KRAKE-Projekt plant Informationstour für Schulabsolventen
Gezielt fürs Handwerk werben

Ottmarsbocholt -

Im Rahmen des Projekte „KRAKE – starke Dörfer“ möchten Ottmarsbocholter Betriebe gemeinsam für die Ausbildung im Handwerk werben. Dazu sollen 14- bis 16-Jährige zu einer Radtour zu den örtlichen Unternehmen eingeladen werden. Vor Ort wird den Jugendlichen der Beruf in der Praxis vorgestellt.

Mittwoch, 18.04.2018, 17:04 Uhr

Dass das Handwerk eine Wirtschaftsmacht ist, die ungeahnte berufliche Karrierechancen eröffnet, möchten die am KRAKE-Projekt beteiligten Betriebe angehenden Schulabgängern bei einer Besichtigungstour deutlich machen.
Dass das Handwerk eine Wirtschaftsmacht ist, die ungeahnte berufliche Karrierechancen eröffnet, möchten die am KRAKE-Projekt beteiligten Betriebe angehenden Schulabgängern bei einer Besichtigungstour deutlich machen. Foto: ure

Längst nicht jeder Schulabsolvent weiß, welche berufliche Laufbahn er einschlagen möchte. Andererseits sucht insbesondere das Handwerk nach ausbildungswilligen Schülerinnen und Schülern. Doch bei so manchem Jugendlichen stehen Berufe wie Heizungsbauer, Tischler oder Raumausstatter nicht unbedingt hoch im Kurs.

Vor diesem Hintergrund soll 14- bis 16-Jährigen im Rahmen des KRAKE-Projektes („Starke Dörfer“) auf einem Samstagnachmittag im September bei einer Radtour die Besichtigung örtlichen Handwerksbetrieben angeboten werden. Vielleicht entdecke der eine oder andere dabei „seinen“ Beruf, hieß es am Dienstagabend bei einem Planungstreffen in der Gaststätte Lindfeld.

Das Handwerk sei eine Wirtschaftsmacht – „und kann sowohl für Jungen als auch für Mädchen das Sprungbrett sein, um sich selbst und seine Lebensziele zu verwirklichen“, wie es aus dem Kreis der versammelten Handwerker hieß.

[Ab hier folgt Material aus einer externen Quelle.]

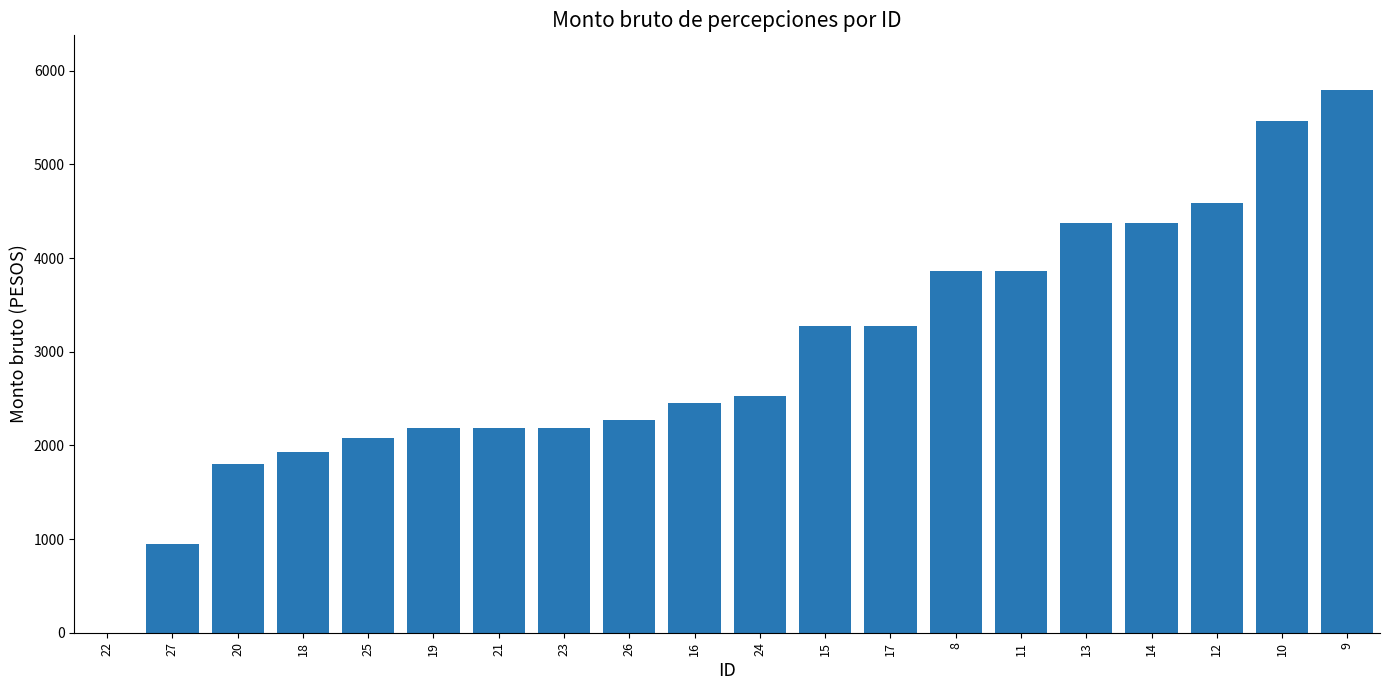

What is the maximum value shown in the chart?

5799.3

Die künftigen Schulabgänger neugierig zu machen und bei ihnen das Interesse für einen spannenden Beruf zu entfachen, das ist das erste Ziel der Radtour. „Die Attraktivität des Handwerks herauszustellen“, wie es Friederike von Hagen von der Fachhochschule Münster formuliert, die das KRAKE-Projekt federführend begleitet. Im zweiten Schritt geht es darum, deutlich zu machen, welche Vielzahl an Ausbildungen am eigenen Ort möglich ist. Die kurzen Wege zur Arbeitsstelle seien ein großes Pfund, welches den Jugendlichen vor Augen geführt werden soll. Unter anderem kann bei einem Heizungs- und Sanitär-Betrieb, einem orthopädischen Schuhmacher, einem Tischler, einem Metallbauer und einem Fußbodentechniker bei der für den 8. September vorgesehenen Radtour hinter die Kulissen geschaut werden.

In jedem Betrieb soll ein Element mit einem gewissen Unterhaltungswert eingebaut werden, sodass die Jugendlichen Spaß haben. „Das wird kein stumpfes Abgrasen eines Laufzettels sein“, brachte es ein Handwerker auf den Punkt.

Worauf es jetzt im Vorfeld zu allererst ankomme, sei effektiv „zu trommeln“. Insbesondere über die weiterführenden Schulen soll die Zielgruppe der 14- bis 16-Jährigen auf die Berufswahl-Info aufmerksam gemacht werden. „Dabei freuen wir uns auch auf Mädchen“, stellt Friederike von Hagen heraus. Denn eines sei klar: „Alle Berufe sind für beiderlei Geschlechter geeignet“, ergänzt Alexander Lindfeld. „Wir suchen euch“, so lautet der Appell des Handwerkes, der einen Sanitärbetrieb führt. Überall biete sich die Gelegenheit, über ein Praktikum oder einen Ferienjob erst einmal hineinzuschnuppern. Sollte am Ort das Passende nicht dabei sein, „so stellen wir auch gerne Kontakte zu anderen Branchen in der Umgebung her“, sagte von Hagen.